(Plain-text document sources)
────────────────────
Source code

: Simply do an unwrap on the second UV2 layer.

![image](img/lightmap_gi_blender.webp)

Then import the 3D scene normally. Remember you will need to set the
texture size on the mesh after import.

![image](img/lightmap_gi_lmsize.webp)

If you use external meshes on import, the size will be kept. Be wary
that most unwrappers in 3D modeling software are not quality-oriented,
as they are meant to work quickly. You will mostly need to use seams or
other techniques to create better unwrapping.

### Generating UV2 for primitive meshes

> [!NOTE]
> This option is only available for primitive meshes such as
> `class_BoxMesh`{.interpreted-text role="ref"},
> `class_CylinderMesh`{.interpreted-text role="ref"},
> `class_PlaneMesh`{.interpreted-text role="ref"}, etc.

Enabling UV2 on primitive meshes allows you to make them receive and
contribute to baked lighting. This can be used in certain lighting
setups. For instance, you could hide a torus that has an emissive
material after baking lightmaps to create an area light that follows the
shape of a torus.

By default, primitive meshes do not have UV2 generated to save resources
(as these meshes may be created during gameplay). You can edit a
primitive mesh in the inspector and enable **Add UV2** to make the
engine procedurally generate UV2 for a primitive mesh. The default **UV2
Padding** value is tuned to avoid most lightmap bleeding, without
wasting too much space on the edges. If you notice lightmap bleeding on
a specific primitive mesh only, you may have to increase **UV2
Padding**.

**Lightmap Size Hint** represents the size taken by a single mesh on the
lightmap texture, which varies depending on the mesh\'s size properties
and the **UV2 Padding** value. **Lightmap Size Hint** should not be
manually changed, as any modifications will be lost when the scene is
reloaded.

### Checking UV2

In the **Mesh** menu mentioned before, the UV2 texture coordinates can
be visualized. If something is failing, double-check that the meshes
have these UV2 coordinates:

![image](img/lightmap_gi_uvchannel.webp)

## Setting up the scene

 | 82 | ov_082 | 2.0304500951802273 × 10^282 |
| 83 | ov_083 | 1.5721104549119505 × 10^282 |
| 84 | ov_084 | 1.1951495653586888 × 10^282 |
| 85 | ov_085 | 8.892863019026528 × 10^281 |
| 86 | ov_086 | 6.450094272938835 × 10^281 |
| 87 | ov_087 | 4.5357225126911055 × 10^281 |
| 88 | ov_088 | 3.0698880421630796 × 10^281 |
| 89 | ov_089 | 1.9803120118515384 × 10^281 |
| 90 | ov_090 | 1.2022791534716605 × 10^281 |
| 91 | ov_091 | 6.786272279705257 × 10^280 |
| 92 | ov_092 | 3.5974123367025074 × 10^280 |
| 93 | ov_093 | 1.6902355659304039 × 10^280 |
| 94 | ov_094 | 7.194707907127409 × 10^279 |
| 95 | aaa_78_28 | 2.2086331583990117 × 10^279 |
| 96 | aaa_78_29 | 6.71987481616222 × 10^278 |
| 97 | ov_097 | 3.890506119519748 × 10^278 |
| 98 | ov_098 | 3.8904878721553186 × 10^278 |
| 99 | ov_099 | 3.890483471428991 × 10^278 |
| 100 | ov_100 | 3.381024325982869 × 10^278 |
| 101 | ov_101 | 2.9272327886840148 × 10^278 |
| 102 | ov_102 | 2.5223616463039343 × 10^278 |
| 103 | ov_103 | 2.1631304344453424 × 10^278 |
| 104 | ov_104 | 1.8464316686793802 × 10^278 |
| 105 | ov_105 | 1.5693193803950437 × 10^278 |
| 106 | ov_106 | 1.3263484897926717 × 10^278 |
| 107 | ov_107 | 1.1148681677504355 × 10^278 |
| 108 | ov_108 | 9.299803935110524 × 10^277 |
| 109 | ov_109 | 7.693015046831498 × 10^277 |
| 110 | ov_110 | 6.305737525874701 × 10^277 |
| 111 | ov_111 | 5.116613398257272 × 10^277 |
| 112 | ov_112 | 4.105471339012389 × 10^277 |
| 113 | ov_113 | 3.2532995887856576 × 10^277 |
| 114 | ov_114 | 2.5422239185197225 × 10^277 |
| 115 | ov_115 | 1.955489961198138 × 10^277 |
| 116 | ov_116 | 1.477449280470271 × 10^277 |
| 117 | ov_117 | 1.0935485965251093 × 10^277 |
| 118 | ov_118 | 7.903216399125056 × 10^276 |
────────────────────
Task instructions:
Pull out all lines containing the word "make" from the entries above.

Response area:
Enabling UV2 on primitive meshes allows you to make them receive and
primitive mesh in the inspector and enable **Add UV2** to make the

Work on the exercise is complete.